This exercise calls for all the entries that follow to be set down exactly, without their images.

• [RAW DATA]:
((

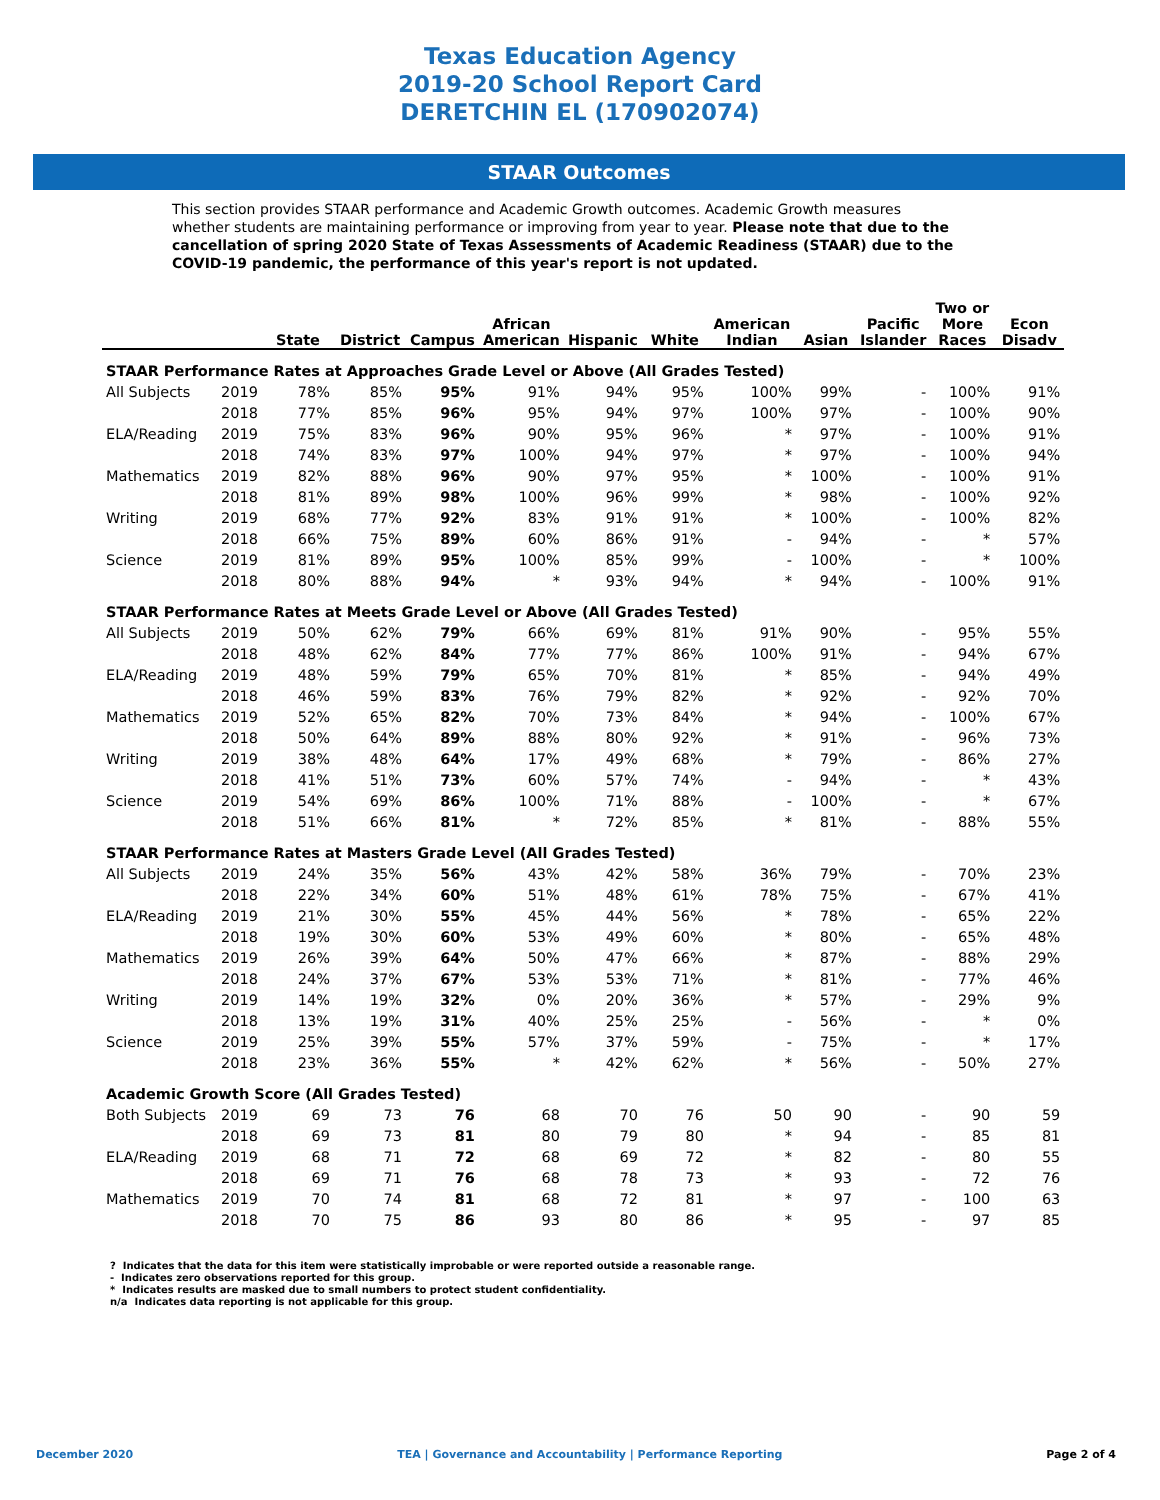Texas Education Agency
2019-20 School Report Card
DERETCHIN EL (170902074)
STAAR Outcomes
This section provides STAAR performance and Academic Growth outcomes. Academic Growth measures whether students are maintaining performance or improving from year to year. Please note that due to the cancellation of spring 2020 State of Texas Assessments of Academic Readiness (STAAR) due to the COVID-19 pandemic, the performance of this year's report is not updated.
| | | State | District | Campus | African American | Hispanic | White | American Indian | Asian | Pacific Islander | Two or More Races | Econ Disadv |
| --- | --- | --- | --- | --- | --- | --- | --- | --- | --- | --- | --- | --- |
| STAAR Performance Rates at Approaches Grade Level or Above (All Grades Tested) | | | | | | | | | | | | |
| All Subjects | 2019 | 78% | 85% | 95% | 91% | 94% | 95% | 100% | 99% | - | 100% | 91% |
| | 2018 | 77% | 85% | 96% | 95% | 94% | 97% | 100% | 97% | - | 100% | 90% |
| ELA/Reading | 2019 | 75% | 83% | 96% | 90% | 95% | 96% | * | 97% | - | 100% | 91% |
| | 2018 | 74% | 83% | 97% | 100% | 94% | 97% | * | 97% | - | 100% | 94% |
| Mathematics | 2019 | 82% | 88% | 96% | 90% | 97% | 95% | * | 100% | - | 100% | 91% |
| | 2018 | 81% | 89% | 98% | 100% | 96% | 99% | * | 98% | - | 100% | 92% |
| Writing | 2019 | 68% | 77% | 92% | 83% | 91% | 91% | * | 100% | - | 100% | 82% |
| | 2018 | 66% | 75% | 89% | 60% | 86% | 91% | - | 94% | - | * | 57% |
| Science | 2019 | 81% | 89% | 95% | 100% | 85% | 99% | - | 100% | - | * | 100% |
| | 2018 | 80% | 88% | 94% | * | 93% | 94% | * | 94% | - | 100% | 91% |
| STAAR Performance Rates at Meets Grade Level or Above (All Grades Tested) | | | | | | | | | | | | |
| All Subjects | 2019 | 50% | 62% | 79% | 66% | 69% | 81% | 91% | 90% | - | 95% | 55% |
| | 2018 | 48% | 62% | 84% | 77% | 77% | 86% | 100% | 91% | - | 94% | 67% |
| ELA/Reading | 2019 | 48% | 59% | 79% | 65% | 70% | 81% | * | 85% | - | 94% | 49% |
| | 2018 | 46% | 59% | 83% | 76% | 79% | 82% | * | 92% | - | 92% | 70% |
| Mathematics | 2019 | 52% | 65% | 82% | 70% | 73% | 84% | * | 94% | - | 100% | 67% |
| | 2018 | 50% | 64% | 89% | 88% | 80% | 92% | * | 91% | - | 96% | 73% |
| Writing | 2019 | 38% | 48% | 64% | 17% | 49% | 68% | * | 79% | - | 86% | 27% |
| | 2018 | 41% | 51% | 73% | 60% | 57% | 74% | - | 94% | - | * | 43% |
| Science | 2019 | 54% | 69% | 86% | 100% | 71% | 88% | - | 100% | - | * | 67% |
| | 2018 | 51% | 66% | 81% | * | 72% | 85% | * | 81% | - | 88% | 55% |
| STAAR Performance Rates at Masters Grade Level (All Grades Tested) | | | | | | | | | | | | |
| All Subjects | 2019 | 24% | 35% | 56% | 43% | 42% | 58% | 36% | 79% | - | 70% | 23% |
| | 2018 | 22% | 34% | 60% | 51% | 48% | 61% | 78% | 75% | - | 67% | 41% |
| ELA/Reading | 2019 | 21% | 30% | 55% | 45% | 44% | 56% | * | 78% | - | 65% | 22% |
| | 2018 | 19% | 30% | 60% | 53% | 49% | 60% | * | 80% | - | 65% | 48% |
| Mathematics | 2019 | 26% | 39% | 64% | 50% | 47% | 66% | * | 87% | - | 88% | 29% |
| | 2018 | 24% | 37% | 67% | 53% | 53% | 71% | * | 81% | - | 77% | 46% |
| Writing | 2019 | 14% | 19% | 32% | 0% | 20% | 36% | * | 57% | - | 29% | 9% |
| | 2018 | 13% | 19% | 31% | 40% | 25% | 25% | - | 56% | - | * | 0% |
| Science | 2019 | 25% | 39% | 55% | 57% | 37% | 59% | - | 75% | - | * | 17% |
| | 2018 | 23% | 36% | 55% | * | 42% | 62% | * | 56% | - | 50% | 27% |
| Academic Growth Score (All Grades Tested) | | | | | | | | | | | | |
| Both Subjects | 2019 | 69 | 73 | 76 | 68 | 70 | 76 | 50 | 90 | - | 90 | 59 |
| | 2018 | 69 | 73 | 81 | 80 | 79 | 80 | * | 94 | - | 85 | 81 |
| ELA/Reading | 2019 | 68 | 71 | 72 | 68 | 69 | 72 | * | 82 | - | 80 | 55 |
| | 2018 | 69 | 71 | 76 | 68 | 78 | 73 | * | 93 | - | 72 | 76 |
| Mathematics | 2019 | 70 | 74 | 81 | 68 | 72 | 81 | * | 97 | - | 100 | 63 |
| | 2018 | 70 | 75 | 86 | 93 | 80 | 86 | * | 95 | - | 97 | 85 |
? Indicates that the data for this item were statistically improbable or were reported outside a reasonable range.
- Indicates zero observations reported for this group.
* Indicates results are masked due to small numbers to protect student confidentiality.
n/a Indicates data reporting is not applicable for this group.
December 2020 TEA | Governance and Accountability | Performance Reporting Page 2 of 4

))

• [TASK OUTPUT]:
Texas Education Agency
2019-20 School Report Card
DERETCHIN EL (170902074)
STAAR Outcomes
This section provides STAAR performance and Academic Growth outcomes. Academic Growth measures whether students are maintaining performance or improving from year to year. Please note that due to the cancellation of spring 2020 State of Texas Assessments of Academic Readiness (STAAR) due to the COVID-19 pandemic, the performance of this year's report is not updated.
| | | State | District | Campus | African American | Hispanic | White | American Indian | Asian | Pacific Islander | Two or More Races | Econ Disadv |
| --- | --- | --- | --- | --- | --- | --- | --- | --- | --- | --- | --- | --- |
| STAAR Performance Rates at Approaches Grade Level or Above (All Grades Tested) | | | | | | | | | | | | |
| All Subjects | 2019 | 78% | 85% | 95% | 91% | 94% | 95% | 100% | 99% | - | 100% | 91% |
| | 2018 | 77% | 85% | 96% | 95% | 94% | 97% | 100% | 97% | - | 100% | 90% |
| ELA/Reading | 2019 | 75% | 83% | 96% | 90% | 95% | 96% | * | 97% | - | 100% | 91% |
| | 2018 | 74% | 83% | 97% | 100% | 94% | 97% | * | 97% | - | 100% | 94% |
| Mathematics | 2019 | 82% | 88% | 96% | 90% | 97% | 95% | * | 100% | - | 100% | 91% |
| | 2018 | 81% | 89% | 98% | 100% | 96% | 99% | * | 98% | - | 100% | 92% |
| Writing | 2019 | 68% | 77% | 92% | 83% | 91% | 91% | * | 100% | - | 100% | 82% |
| | 2018 | 66% | 75% | 89% | 60% | 86% | 91% | - | 94% | - | * | 57% |
| Science | 2019 | 81% | 89% | 95% | 100% | 85% | 99% | - | 100% | - | * | 100% |
| | 2018 | 80% | 88% | 94% | * | 93% | 94% | * | 94% | - | 100% | 91% |
| STAAR Performance Rates at Meets Grade Level or Above (All Grades Tested) | | | | | | | | | | | | |
| All Subjects | 2019 | 50% | 62% | 79% | 66% | 69% | 81% | 91% | 90% | - | 95% | 55% |
| | 2018 | 48% | 62% | 84% | 77% | 77% | 86% | 100% | 91% | - | 94% | 67% |
| ELA/Reading | 2019 | 48% | 59% | 79% | 65% | 70% | 81% | * | 85% | - | 94% | 49% |
| | 2018 | 46% | 59% | 83% | 76% | 79% | 82% | * | 92% | - | 92% | 70% |
| Mathematics | 2019 | 52% | 65% | 82% | 70% | 73% | 84% | * | 94% | - | 100% | 67% |
| | 2018 | 50% | 64% | 89% | 88% | 80% | 92% | * | 91% | - | 96% | 73% |
| Writing | 2019 | 38% | 48% | 64% | 17% | 49% | 68% | * | 79% | - | 86% | 27% |
| | 2018 | 41% | 51% | 73% | 60% | 57% | 74% | - | 94% | - | * | 43% |
| Science | 2019 | 54% | 69% | 86% | 100% | 71% | 88% | - | 100% | - | * | 67% |
| | 2018 | 51% | 66% | 81% | * | 72% | 85% | * | 81% | - | 88% | 55% |
| STAAR Performance Rates at Masters Grade Level (All Grades Tested) | | | | | | | | | | | | |
| All Subjects | 2019 | 24% | 35% | 56% | 43% | 42% | 58% | 36% | 79% | - | 70% | 23% |
| | 2018 | 22% | 34% | 60% | 51% | 48% | 61% | 78% | 75% | - | 67% | 41% |
| ELA/Reading | 2019 | 21% | 30% | 55% | 45% | 44% | 56% | * | 78% | - | 65% | 22% |
| | 2018 | 19% | 30% | 60% | 53% | 49% | 60% | * | 80% | - | 65% | 48% |
| Mathematics | 2019 | 26% | 39% | 64% | 50% | 47% | 66% | * | 87% | - | 88% | 29% |
| | 2018 | 24% | 37% | 67% | 53% | 53% | 71% | * | 81% | - | 77% | 46% |
| Writing | 2019 | 14% | 19% | 32% | 0% | 20% | 36% | * | 57% | - | 29% | 9% |
| | 2018 | 13% | 19% | 31% | 40% | 25% | 25% | - | 56% | - | * | 0% |
| Science | 2019 | 25% | 39% | 55% | 57% | 37% | 59% | - | 75% | - | * | 17% |
| | 2018 | 23% | 36% | 55% | * | 42% | 62% | * | 56% | - | 50% | 27% |
| Academic Growth Score (All Grades Tested) | | | | | | | | | | | | |
| Both Subjects | 2019 | 69 | 73 | 76 | 68 | 70 | 76 | 50 | 90 | - | 90 | 59 |
| | 2018 | 69 | 73 | 81 | 80 | 79 | 80 | * | 94 | - | 85 | 81 |
| ELA/Reading | 2019 | 68 | 71 | 72 | 68 | 69 | 72 | * | 82 | - | 80 | 55 |
| | 2018 | 69 | 71 | 76 | 68 | 78 | 73 | * | 93 | - | 72 | 76 |
| Mathematics | 2019 | 70 | 74 | 81 | 68 | 72 | 81 | * | 97 | - | 100 | 63 |
| | 2018 | 70 | 75 | 86 | 93 | 80 | 86 | * | 95 | - | 97 | 85 |
? Indicates that the data for this item were statistically improbable or were reported outside a reasonable range.
- Indicates zero observations reported for this group.
* Indicates results are masked due to small numbers to protect student confidentiality.
n/a Indicates data reporting is not applicable for this group.
December 2020 TEA | Governance and Accountability | Performance Reporting Page 2 of 4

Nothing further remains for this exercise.